For a complete history with pictures, visit the St. Francis Borgia page.
It was in the Fall ot the year 1833 that 12 German families from the area of Osnabrueck, Hanover, landed in the area of Washington, MO. The next year, 1834, they were visited by Jesuit missionaries and thus began a long history of St. Francis Borgia Church's association with the Jesuits. The bulk of this eary history is found in "Historia Residentiae Washingtonensis, 1833 - 1886", a year by year chronicle of the Jesuit Washington residence written in Latin. It should be noted that the patron saint of the Church was a Jesuit.

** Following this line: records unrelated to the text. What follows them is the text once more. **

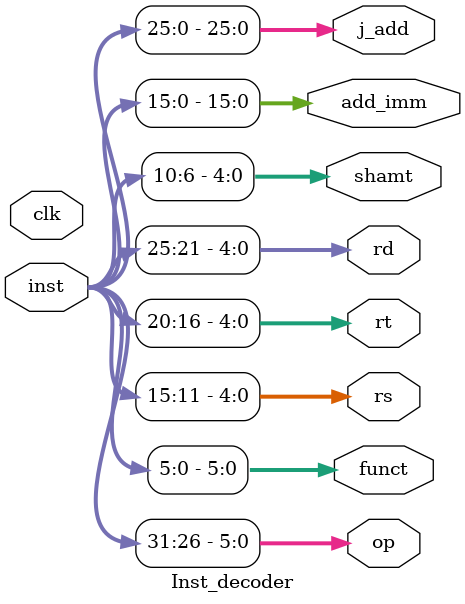
<source format=v>
`timescale 1ns / 1ps

module Inst_decoder(
    inst,
    op, rs, rt, rd, shamt, funct,
    add_imm, j_add,
    clk
    );

    input [31:0] inst;
    input clk;
    output reg [5:0] op, funct;
    output reg [4:0] rs, rt, rd, shamt;
    output reg [15:0] add_imm;
    output reg [25:0] j_add;

    always @(*) begin

        op = inst[31:26];
        rs = inst[15:11];
        rt = inst[20:16];
        rd = inst[25:21];
        shamt = inst[10:6];
        funct = inst[5:0];

        add_imm = inst[15:0];

        j_add = inst[25:0];
    end

endmodule
</source>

In 1838, at the present cemetery site, a small wooden church was built and a cemetery laid out. The first resident Jesuit pastor arrived in 1839. A substantial brick church was built within the town limits in 1846. The cornerstone of the present church was laid in 1867 and the Church was formally dedicated in 1869. The School Sisters of Notre Dame (SSND) presence began in 1859 and continues to the present day. This presence has been and remains one of the chief assets of the parish.

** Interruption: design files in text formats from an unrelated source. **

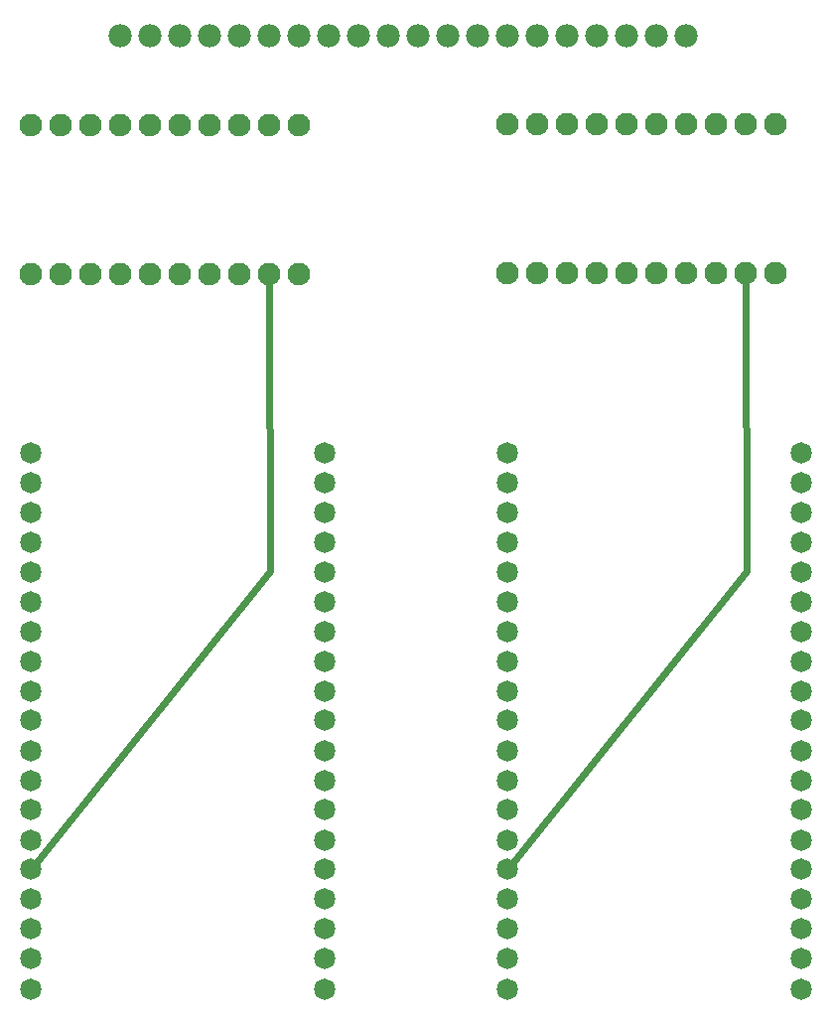
<source format=gbl>
G04 MADE WITH FRITZING*
G04 WWW.FRITZING.ORG*
G04 DOUBLE SIDED*
G04 HOLES PLATED*
G04 CONTOUR ON CENTER OF CONTOUR VECTOR*
%ASAXBY*%
%FSLAX23Y23*%
%MOIN*%
%OFA0B0*%
%SFA1.0B1.0*%
%ADD10C,0.071828*%
%ADD11C,0.076000*%
%ADD12C,0.078000*%
%ADD13C,0.024000*%
%LNCOPPER0*%
G90*
G70*
G54D10*
X608Y1971D03*
X608Y1871D03*
X608Y1771D03*
X608Y1671D03*
X608Y1571D03*
X608Y1471D03*
X608Y1371D03*
X608Y1271D03*
X608Y1171D03*
X608Y1072D03*
X608Y971D03*
X608Y871D03*
X608Y772D03*
X608Y671D03*
X608Y572D03*
X608Y472D03*
X608Y372D03*
X608Y272D03*
X608Y171D03*
X1594Y171D03*
X1594Y272D03*
X1594Y372D03*
X1594Y472D03*
X1594Y572D03*
X1594Y671D03*
X1594Y772D03*
X1594Y871D03*
X1594Y971D03*
X1594Y1072D03*
X1594Y1171D03*
X1594Y1271D03*
X1594Y1371D03*
X1594Y1471D03*
X1594Y1571D03*
X1594Y1671D03*
X1594Y1771D03*
X1594Y1871D03*
X1594Y1971D03*
X2208Y1971D03*
X2208Y1871D03*
X2208Y1771D03*
X2208Y1671D03*
X2208Y1571D03*
X2208Y1471D03*
X2208Y1371D03*
X2208Y1271D03*
X2208Y1171D03*
X2208Y1072D03*
X2208Y971D03*
X2208Y871D03*
X2208Y772D03*
X2208Y671D03*
X2208Y572D03*
X2208Y472D03*
X2208Y372D03*
X2208Y272D03*
X2208Y171D03*
X3194Y171D03*
X3194Y272D03*
X3194Y372D03*
X3194Y472D03*
X3194Y572D03*
X3194Y671D03*
X3194Y772D03*
X3194Y871D03*
X3194Y971D03*
X3194Y1072D03*
X3194Y1171D03*
X3194Y1271D03*
X3194Y1371D03*
X3194Y1471D03*
X3194Y1571D03*
X3194Y1671D03*
X3194Y1771D03*
X3194Y1871D03*
X3194Y1971D03*
G54D11*
X608Y3071D03*
X708Y3071D03*
X808Y3071D03*
X908Y3071D03*
X1008Y3071D03*
X1108Y3071D03*
X1208Y3071D03*
X1308Y3071D03*
X1408Y3071D03*
X1508Y3071D03*
X1508Y2571D03*
X1408Y2571D03*
X1308Y2571D03*
X1208Y2571D03*
X1108Y2571D03*
X1008Y2571D03*
X908Y2571D03*
X808Y2571D03*
X708Y2571D03*
X608Y2571D03*
X2207Y3072D03*
X2307Y3072D03*
X2407Y3072D03*
X2507Y3072D03*
X2607Y3072D03*
X2707Y3072D03*
X2807Y3072D03*
X2907Y3072D03*
X3007Y3072D03*
X3107Y3072D03*
X3107Y2572D03*
X3007Y2572D03*
X2907Y2572D03*
X2807Y2572D03*
X2707Y2572D03*
X2607Y2572D03*
X2507Y2572D03*
X2407Y2572D03*
X2307Y2572D03*
X2207Y2572D03*
G54D12*
X908Y3371D03*
X1008Y3371D03*
X1108Y3371D03*
X1208Y3371D03*
X1308Y3371D03*
X1408Y3371D03*
X1508Y3371D03*
X1608Y3371D03*
X1708Y3371D03*
X1808Y3371D03*
X908Y3371D03*
X1008Y3371D03*
X1108Y3371D03*
X1208Y3371D03*
X1308Y3371D03*
X1408Y3371D03*
X1508Y3371D03*
X1608Y3371D03*
X1708Y3371D03*
X1808Y3371D03*
X1908Y3371D03*
X2008Y3371D03*
X2108Y3371D03*
X2208Y3371D03*
X2308Y3371D03*
X2408Y3371D03*
X2508Y3371D03*
X2608Y3371D03*
X2708Y3371D03*
X2808Y3371D03*
X1908Y3371D03*
X2008Y3371D03*
X2108Y3371D03*
X2208Y3371D03*
X2308Y3371D03*
X2408Y3371D03*
X2508Y3371D03*
X2608Y3371D03*
X2708Y3371D03*
X2808Y3371D03*
G54D13*
X1409Y1573D02*
X627Y596D01*
D02*
X1408Y2541D02*
X1409Y1573D01*
D02*
X3010Y1573D02*
X2227Y596D01*
D02*
X3007Y2542D02*
X3010Y1573D01*
G04 End of Copper0*
M02*
</source>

By 1894, the emphasis of the ministry of the Jesuits had changed and they were desirous to leave what had been their missionary area. It was in this year that the Franciscan era at St. Francis Borgia began. For many years the Order of Friars Minor (OFM) of the Sacred Heart Province would provide the serving priests of the parish. They in turn would also leave and since 1990 the diocesan priests of the St. Louis Archdiocese have been entrusted with the ministry of the Church.